David Miller, Deputy Communications Director, September 13, 2017
Columbus, OH – Proposed cuts to EPA clean water programs would halt progress on addressing the toxic algae threat to Lake Erie, according to a new report released by Environment Ohio. With a deadline for Congress to approve a federal budget fast approaching, Senators Brown and Portman need to urgently call for full funding of EPA to protect Lake Erie and other Ohio waterways.
The report, titled “Rough Waters Ahead,” was issued today by Environment Ohio and examined the impacts of the Trump administration’s proposed budget cuts to EPA water programs on Lake Erie. More specifically, the report found that the proposed 31 percent budget cut to the EPA would result in detrimental impacts to clean water efforts across Ohio, most notably in Lake Erie.
“Despite progress, we’ve still got a long way to go before Ohioans can feel completely safe to swim and recreate during the summer months on Lake Erie,” said Kristy Meyer, Vice President of Policy at the Ohio Environmental Council. “Slashing EPA’s clean water programs takes away our opportunity for progress.”
In addition to the 31 percent cut in EPA funding, the report reviewed what EPA programs have meant for Lake Erie in terms of preventing pollution, enforcing the law, restoration, and research to identify emerging threats and discover practical solutions. For example, the report states that the threat of Asian Carp to the Great Lakes would be exacerbated by EPA budget cuts.

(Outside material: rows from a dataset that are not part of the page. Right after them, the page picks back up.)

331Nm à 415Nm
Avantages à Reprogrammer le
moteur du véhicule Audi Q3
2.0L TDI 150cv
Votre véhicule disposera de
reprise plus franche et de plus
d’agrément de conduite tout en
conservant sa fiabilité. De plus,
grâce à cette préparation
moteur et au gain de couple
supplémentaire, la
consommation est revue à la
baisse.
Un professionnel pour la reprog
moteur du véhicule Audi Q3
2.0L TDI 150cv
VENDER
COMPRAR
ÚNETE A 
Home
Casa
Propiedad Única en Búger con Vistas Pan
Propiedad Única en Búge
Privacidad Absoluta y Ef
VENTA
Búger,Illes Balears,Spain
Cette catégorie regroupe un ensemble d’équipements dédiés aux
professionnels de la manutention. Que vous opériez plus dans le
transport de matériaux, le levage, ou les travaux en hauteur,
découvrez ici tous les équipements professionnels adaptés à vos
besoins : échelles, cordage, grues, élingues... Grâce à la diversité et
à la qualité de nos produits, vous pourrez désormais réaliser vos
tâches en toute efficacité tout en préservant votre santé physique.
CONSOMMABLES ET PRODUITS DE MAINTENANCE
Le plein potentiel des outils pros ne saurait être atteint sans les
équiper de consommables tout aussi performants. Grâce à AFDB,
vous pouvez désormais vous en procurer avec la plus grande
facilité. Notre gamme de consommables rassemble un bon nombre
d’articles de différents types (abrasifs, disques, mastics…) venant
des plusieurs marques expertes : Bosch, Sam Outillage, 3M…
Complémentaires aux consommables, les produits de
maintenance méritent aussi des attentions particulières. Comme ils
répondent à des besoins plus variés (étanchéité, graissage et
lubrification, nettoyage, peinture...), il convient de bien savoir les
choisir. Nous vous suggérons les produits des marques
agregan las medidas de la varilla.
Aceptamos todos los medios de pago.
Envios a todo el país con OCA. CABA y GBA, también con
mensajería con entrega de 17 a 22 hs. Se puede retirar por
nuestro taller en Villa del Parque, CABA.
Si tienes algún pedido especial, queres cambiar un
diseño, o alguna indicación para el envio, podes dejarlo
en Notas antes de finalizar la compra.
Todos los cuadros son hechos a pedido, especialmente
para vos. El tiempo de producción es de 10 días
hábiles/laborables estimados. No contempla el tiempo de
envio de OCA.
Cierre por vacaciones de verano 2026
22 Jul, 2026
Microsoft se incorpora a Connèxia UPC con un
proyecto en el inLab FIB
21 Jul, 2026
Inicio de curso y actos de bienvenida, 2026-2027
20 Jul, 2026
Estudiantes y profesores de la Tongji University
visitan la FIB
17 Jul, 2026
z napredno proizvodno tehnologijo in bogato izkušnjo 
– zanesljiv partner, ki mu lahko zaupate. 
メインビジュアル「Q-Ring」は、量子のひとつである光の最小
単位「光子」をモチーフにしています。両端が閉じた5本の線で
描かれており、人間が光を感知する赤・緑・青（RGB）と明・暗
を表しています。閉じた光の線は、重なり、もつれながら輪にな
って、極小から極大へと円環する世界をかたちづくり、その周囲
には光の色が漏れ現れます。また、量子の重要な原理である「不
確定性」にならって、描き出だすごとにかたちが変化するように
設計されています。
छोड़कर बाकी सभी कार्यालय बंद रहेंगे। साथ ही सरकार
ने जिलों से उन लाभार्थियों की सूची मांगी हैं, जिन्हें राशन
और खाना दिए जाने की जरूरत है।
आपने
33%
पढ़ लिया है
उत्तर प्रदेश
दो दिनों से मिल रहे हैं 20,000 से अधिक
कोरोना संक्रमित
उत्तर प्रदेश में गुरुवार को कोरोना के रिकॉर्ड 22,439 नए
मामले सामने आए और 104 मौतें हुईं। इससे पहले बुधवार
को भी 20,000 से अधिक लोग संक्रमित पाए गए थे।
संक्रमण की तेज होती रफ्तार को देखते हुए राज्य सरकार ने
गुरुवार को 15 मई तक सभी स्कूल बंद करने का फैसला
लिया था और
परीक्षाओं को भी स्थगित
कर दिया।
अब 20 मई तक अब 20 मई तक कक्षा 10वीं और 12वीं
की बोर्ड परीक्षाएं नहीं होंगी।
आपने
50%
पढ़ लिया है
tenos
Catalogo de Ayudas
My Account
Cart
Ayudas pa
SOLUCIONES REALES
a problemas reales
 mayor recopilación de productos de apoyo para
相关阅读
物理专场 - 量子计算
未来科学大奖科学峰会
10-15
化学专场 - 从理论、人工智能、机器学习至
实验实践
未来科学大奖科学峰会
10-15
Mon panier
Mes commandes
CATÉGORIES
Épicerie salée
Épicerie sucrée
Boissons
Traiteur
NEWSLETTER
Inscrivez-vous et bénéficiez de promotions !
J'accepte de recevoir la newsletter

“The fishing industry could potentially be decimated by an insurgence of Asian Carp in Lake Erie, exacerbating the toxic algae, reducing plankton that provide food for native fish, and overwhelm native fish populations,” said Meyer. “If Lake Erie is infested with Asian Carp, the lake will never be the same.”
This report comes out as our nation faces dramatic weather events across the country, from devastating hurricanes resulting in flooding in Texas and much of the southeastern United States, to raging wildfires ravaging the western United States. Northwest Ohio also is no stranger to more frequent large rain events leading to flooding. “Given our changing climate, it is imperative the EPA has the ability and funding to do it’s job of helping the region mitigate and prevent pollution problems from these large rain events,” said Meyer.
This is an opportunity for Senators Brown and Portman to play a critical role in advocating for continued resources needed to protect Lake Erie from the dangers of lapsing progress.